Like the latest model in a line of vehicles, Need For Speed rolls out every year with the same shiny sportscars and blistering pace as cops battle racers to own the roads.
This year's arrival of Need For Speed: Rivals is no different. Sleek, powerful vehicles? Check. Insane chases featuring police officers and racers? Check. Yet the refinements in Rivals lead to an exciting adventure behind the wheel.
Rivals kicks off with a lengthy tutorial breaking down the approach as a cop versus racer. Similar to last year's Need For Speed: Most Wanted, the game features an open environment, so players can casually speed down streets and choose missions in any order.
When players boot up the game, they immediately hop in to the world, select their car and start racing. By default, the game is set to public online racing, so the game will find players and set everyone up before the action begins. It seemed to take some time though. Playing on Xbox One, There were times I waited for a couple minutes before getting into the game. Players can change their settings to Single Player if they want to just race offline.
Cops and racers have the same set of missions at their disposal, with slight variations. Hot Pursuit requires cops to wreck a set number of racers before they reach the finish, while racers must not only avoid disaster but win. Interceptor is a one-on-one battle where the racer must escape a chasing cop. The faster the player accomplishes their task, the greater the reward. Also, racers and cops can embark on Time Trials and Rapid Response, respectively, where players must finish in the fastest time possible. Cops have the added challenge of doing without causing damage or suffer time penalties.

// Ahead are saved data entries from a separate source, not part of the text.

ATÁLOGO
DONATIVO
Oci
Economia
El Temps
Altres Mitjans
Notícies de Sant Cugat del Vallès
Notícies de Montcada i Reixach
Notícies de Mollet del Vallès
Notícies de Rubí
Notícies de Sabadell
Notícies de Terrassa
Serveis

Cops can flip on their sirens and start a chase with any other racer they spot. Meanwhile, racers can challenge fellow drivers to a quick one-on-one sprint to the finish.

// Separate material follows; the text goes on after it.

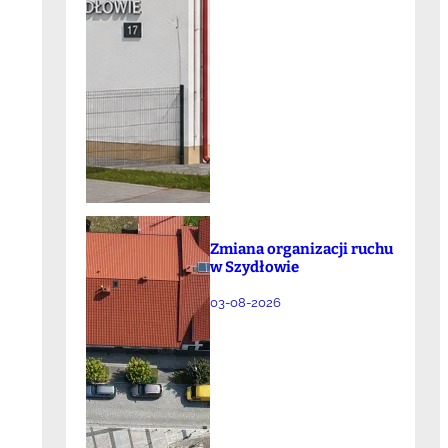
Zmiana organizacji ruchu
w Szydłowie
03-08-2026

What makes this formula in Rivals interesting is the inclusion of AllDrive, which basically blends single player, cooperative and multiplayer modes into one continuous experience. For example, if my cop is engaged in Hot Pursuit, fellow cops can join in and help out, or opposing racers can join the action. There are also leaderboards for comparing race times with friends and the intriguing Overwatch mode, where players can join their friends' matches through a browser, smartphone or tablet to help them finish or interfere with their efforts.
Before heading out on the road, players choose a series of objectives to complete to gain experience and unlock better cars. Players usually have 2-3 objectives to complete, such as side slam five cars or get a gold medal in an Interceptor race.
Players outfit their rides with Pursuit Tech, special gear that offers an extra edge while driving. For example, racers can add Turbo to give them a stronger speed boost that nitrous can't deliver, or Stun Mines to slow chasing cops. Police cars can use Shock Rams to provide a jolt when ramming the back of a racer, or set up Roadblocks to impede progress.
While completing objectives, players earn Speed Points to spend on cars, upgraded Pursuit Tech or customization options. But there's a big catch. In order to keep those points, players must bank them by returning to their hideout or command post. If a player totals their car before banking their points, they lose them all.
However, the structure of Rivals is set up where it is easy to level up and get to the car you want. So, a player could compete in easier races multiple times to earn medals at each level and finish the objective.
Overall, playing as the racer felt more exhilarating. The cops have great Pursuit Tech and players don't have to spend points on buying cars. Of course, speeding down a freeway at 150+ miles per hour is great in any car.
However, it's more thrilling to play the racer, who must fight off both fellow racers and cops. Plus, the point banking is more critical as a racer, especially with cops ready to chase racers down and wreck them before they reach their hideout. That element of "risk vs. reward" makes the racer more inviting.
Despite some hangups connecting to the game, Need For Speed Rivals is a strong addition to Electronic Arts' racing series, impressive considering the publisher has released 16 games tied to the franchise since 2000. Rivals is a sign there's a little gas left in the Need For Speed tank.